Stay Where You Are is a year-long project in which four artists and writers pause to reflect on the appeal of the local

AldeburgSummer

 

This June Jem Finer, Lavinia Greenlaw and Ben Rivers returned to Aldeburgh in Snape Maltings – the venue at which they launched Stay Where You Are several months previously, in the stillness of winter – where they showcased the latest instalments in their ongoing exploration of all things local, immediate and present tense. Taking the ‘staying put’ theme somewhat literally, Jay Griffiths was at home in Wales. Her contribution took the form of a pre-recorded monologue, a voice reaching us from afar.

Proximity and distance, presence and absence, here and elsewhere, the present moment and the past – the dialectical exploration of contradictory ideas has emerged as a central preoccupation of Stay Where You Are; so too has the subtle shifts in consciousness that our changing environment brings. Three seasons have already turned in this yearlong calendar, and the summer has been, by English standards, exceptionally hot. The summer instalments of Stay Where You Are fittingly capture the sense of life on a warming planet, but also reflect this particular moment of the calendar, when the seclusion of winter and the unfolding of spring are overcome by sunny industriousness.
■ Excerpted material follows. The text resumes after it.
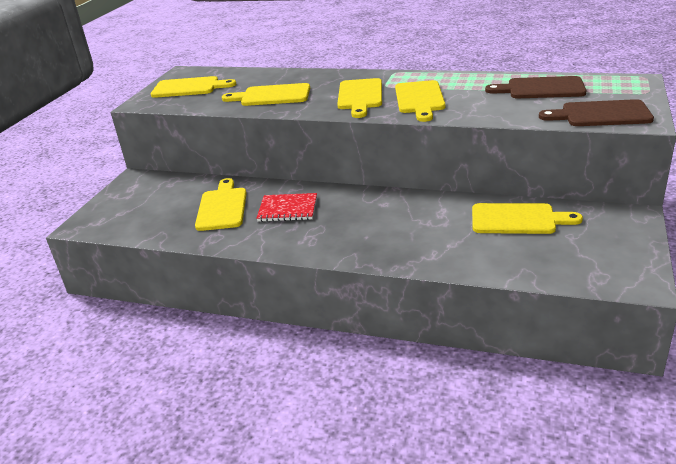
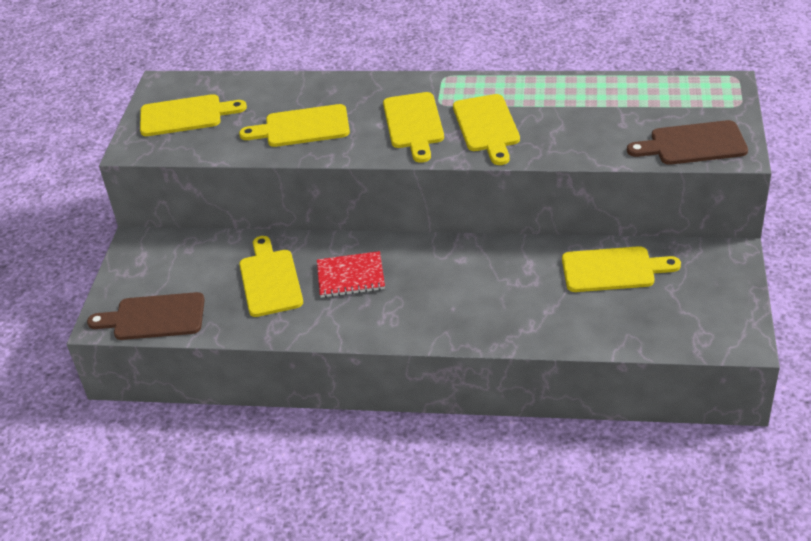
camera: 10 degrees left, 10 degrees up
brown cutting board [485,76,587,98] -> brown cutting board moved to [87,292,205,340]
Ben Rivers kicked off the discussion by explaining how his project has changed over time, changing, in turn, his entire approach. Rather than taking his usual approach – allowing his films to gestate over long periods of time, arising from an immersion in isolated, often foreign, landscapes – Ben revealed that he had deliberately embraced the restrictions of the medium and the present moment. Working with equipment that only takes three-minute rolls of film, Ben described how his three short films are the result of him “improvising with the camera”, capturing what “happening in the moment”, with very little editing after the event. Lavinia shared Ben’s suggestion that slowing down and staying put draws your own consciousness into focus: ‘if you are being asked to stop,’ she said, ‘then you become aware of your own process and the process of perception, and the response to it, and the ways you might disrupt that.’
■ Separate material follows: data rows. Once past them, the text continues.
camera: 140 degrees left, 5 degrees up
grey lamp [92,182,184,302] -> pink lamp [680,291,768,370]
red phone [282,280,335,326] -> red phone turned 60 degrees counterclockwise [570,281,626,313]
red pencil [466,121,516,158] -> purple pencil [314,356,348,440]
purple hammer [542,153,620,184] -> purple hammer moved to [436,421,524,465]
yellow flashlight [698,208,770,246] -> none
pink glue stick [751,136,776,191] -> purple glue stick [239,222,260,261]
Ben’s embrace of practical brevity, of allowing the immediacy of the present tense to guide his approach to his work, is complicated by his use of ‘old’ material: stuff from his personal archive that he has had in his possession ‘for the last 20 years’. As Lavinia Greenlaw suggested, Ben’s use of an old recording of the legendary American comic Andy Kaufman (‘I’d rather if you don’t laugh,’ says the stuttering Kaufman, ‘because I’m not trying to be funny right now’) subverts the viewer’s impulse to laugh at the squirrel Ben’s film depicts. Kaufman – a voice from the past – modulates our perception of this otherwise unmediated, ‘natural’ present, a juxtaposition of temporalities and moods that reflects Ben’s fascination with producing new, if highly localised, worlds out of the materials in his immediate reach.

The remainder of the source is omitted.